Fierce, tender, explosively honest, Danielle Cadena Deulen's radiant debut sings like a prose poem and lingers like a fever dream. In the liminal world of The Riots, the face of a dead girl under the bridge worries a hole in your mind though you never see her, mercy shatters trust, and a boy's stuttering confession of love exposes his sister's crimes against him. Through the grace and devastation of shared memory, Deulen dares to know the dispossessed, to re-invent her father's life and try to save him as a child. She remembers what cannot be, transfiguring herself through the passion of desire.

—Melanie Rae Thon, author of In This Light

The Riots is rooted firmly in that world of hurt, mired in the struggle to understand and accept the past, and to do so—crucially—without being defeated by the onslaught of negative memory.

Diagram

Danielle Cadena Deulen has hit her stride and shows no signs of slowing. In a one-two punch, she has demonstrated her strength in prose and verse with recent successes in the awards circle. . . . One might think Deulen was born with a lucky streak, yet the linked essays in The Riots prove otherwise. . . . Throughout, Deulen seems both in charge of her determination yet powerless to change what life has allotted her. The result is a collection that encapsulates the awkwardness and discomfort of the author's past, present, and future.

—Lori A. May, Iowa Review

Winner

New Writers Awards, Great Lakes Colleges Association

Commended

International Latino Book Awards, Latino Literacy Hall of Fame/Latino Literacy Now

About the Author/Editor

DANIELLE CADENA DEULEN is a poet and essayist.

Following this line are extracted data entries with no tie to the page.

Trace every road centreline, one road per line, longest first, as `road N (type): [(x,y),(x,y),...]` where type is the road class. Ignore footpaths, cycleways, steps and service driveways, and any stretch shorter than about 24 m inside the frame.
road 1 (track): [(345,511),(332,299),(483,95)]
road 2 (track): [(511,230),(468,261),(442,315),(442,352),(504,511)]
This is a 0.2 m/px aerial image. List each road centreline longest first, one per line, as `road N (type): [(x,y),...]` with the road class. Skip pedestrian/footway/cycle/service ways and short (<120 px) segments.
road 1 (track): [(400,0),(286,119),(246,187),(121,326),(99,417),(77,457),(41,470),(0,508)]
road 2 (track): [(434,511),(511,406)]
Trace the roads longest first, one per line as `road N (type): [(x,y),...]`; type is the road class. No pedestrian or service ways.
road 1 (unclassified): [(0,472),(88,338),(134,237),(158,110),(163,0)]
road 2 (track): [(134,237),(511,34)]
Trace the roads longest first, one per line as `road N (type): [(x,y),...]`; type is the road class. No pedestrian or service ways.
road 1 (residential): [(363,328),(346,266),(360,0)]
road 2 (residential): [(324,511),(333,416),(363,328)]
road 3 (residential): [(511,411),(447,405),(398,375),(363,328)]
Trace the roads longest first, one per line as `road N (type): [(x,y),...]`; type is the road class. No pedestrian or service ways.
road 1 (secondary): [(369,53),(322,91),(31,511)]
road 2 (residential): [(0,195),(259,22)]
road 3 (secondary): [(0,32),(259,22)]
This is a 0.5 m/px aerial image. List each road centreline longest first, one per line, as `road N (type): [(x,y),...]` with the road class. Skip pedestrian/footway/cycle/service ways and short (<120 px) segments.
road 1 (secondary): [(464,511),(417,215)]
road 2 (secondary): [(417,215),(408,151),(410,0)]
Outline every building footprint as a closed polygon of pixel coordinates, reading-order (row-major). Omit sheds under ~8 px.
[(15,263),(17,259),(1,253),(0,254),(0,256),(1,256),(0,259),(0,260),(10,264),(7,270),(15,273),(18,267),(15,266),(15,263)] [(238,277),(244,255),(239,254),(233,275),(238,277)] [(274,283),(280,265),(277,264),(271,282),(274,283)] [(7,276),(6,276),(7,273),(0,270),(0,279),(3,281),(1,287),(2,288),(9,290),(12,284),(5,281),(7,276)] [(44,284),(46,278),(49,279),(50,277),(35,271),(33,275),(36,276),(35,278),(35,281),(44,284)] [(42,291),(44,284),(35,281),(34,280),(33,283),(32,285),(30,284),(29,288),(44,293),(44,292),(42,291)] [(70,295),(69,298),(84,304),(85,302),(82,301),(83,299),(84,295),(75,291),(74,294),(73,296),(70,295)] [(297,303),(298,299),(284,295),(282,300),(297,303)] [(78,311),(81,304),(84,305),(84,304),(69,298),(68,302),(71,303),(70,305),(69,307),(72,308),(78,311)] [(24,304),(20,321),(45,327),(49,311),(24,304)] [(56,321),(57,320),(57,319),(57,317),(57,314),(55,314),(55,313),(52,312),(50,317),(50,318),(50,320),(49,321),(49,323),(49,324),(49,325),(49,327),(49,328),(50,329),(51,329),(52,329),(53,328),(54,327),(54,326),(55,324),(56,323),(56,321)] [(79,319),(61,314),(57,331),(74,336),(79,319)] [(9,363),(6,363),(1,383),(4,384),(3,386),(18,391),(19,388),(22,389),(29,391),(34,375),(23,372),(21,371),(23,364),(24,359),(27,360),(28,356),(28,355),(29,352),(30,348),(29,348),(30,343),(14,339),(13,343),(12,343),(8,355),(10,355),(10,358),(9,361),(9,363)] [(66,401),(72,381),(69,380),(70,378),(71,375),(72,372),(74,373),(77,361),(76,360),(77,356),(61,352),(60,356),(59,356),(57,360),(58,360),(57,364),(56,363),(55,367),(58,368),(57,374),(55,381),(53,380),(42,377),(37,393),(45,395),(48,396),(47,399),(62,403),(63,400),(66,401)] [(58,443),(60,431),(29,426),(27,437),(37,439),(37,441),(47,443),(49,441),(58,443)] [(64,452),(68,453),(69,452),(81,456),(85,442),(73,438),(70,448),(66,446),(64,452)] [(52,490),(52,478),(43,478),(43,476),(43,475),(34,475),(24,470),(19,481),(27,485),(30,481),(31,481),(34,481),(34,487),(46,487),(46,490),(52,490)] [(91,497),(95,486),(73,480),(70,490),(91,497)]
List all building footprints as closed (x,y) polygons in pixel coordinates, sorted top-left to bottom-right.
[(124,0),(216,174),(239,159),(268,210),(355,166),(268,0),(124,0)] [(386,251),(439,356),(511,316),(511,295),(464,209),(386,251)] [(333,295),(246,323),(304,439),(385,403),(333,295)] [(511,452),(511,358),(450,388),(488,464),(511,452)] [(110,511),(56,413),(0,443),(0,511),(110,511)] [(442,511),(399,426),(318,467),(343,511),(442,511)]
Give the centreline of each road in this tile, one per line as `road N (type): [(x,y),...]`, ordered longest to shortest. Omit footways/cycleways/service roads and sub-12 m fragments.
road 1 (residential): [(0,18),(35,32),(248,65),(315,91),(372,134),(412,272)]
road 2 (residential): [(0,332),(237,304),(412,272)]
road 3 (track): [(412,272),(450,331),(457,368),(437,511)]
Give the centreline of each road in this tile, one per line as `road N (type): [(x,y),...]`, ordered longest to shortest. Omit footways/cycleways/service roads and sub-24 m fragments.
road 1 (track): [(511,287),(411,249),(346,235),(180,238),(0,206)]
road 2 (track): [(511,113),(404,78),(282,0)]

She is the author of a memoir, The Riots (winner of the AWP Award for Creative Nonfiction); two poetry collections, Lovely Asunder (winner of the Miller Williams Poetry Prize) and Our Emotions Get Carried Away Beyond Us (winner of the Barrow Street Book Prize); as well as a poetry chapbook, American Libretto (winner of the Sow’s Ear Chapbook Contest). She is an associate professor at Willamette University and hosts the literary podcast and radio show “Lit from the Basement” at LitFromTheBasement.com. Her author's website is danielledeulen.net.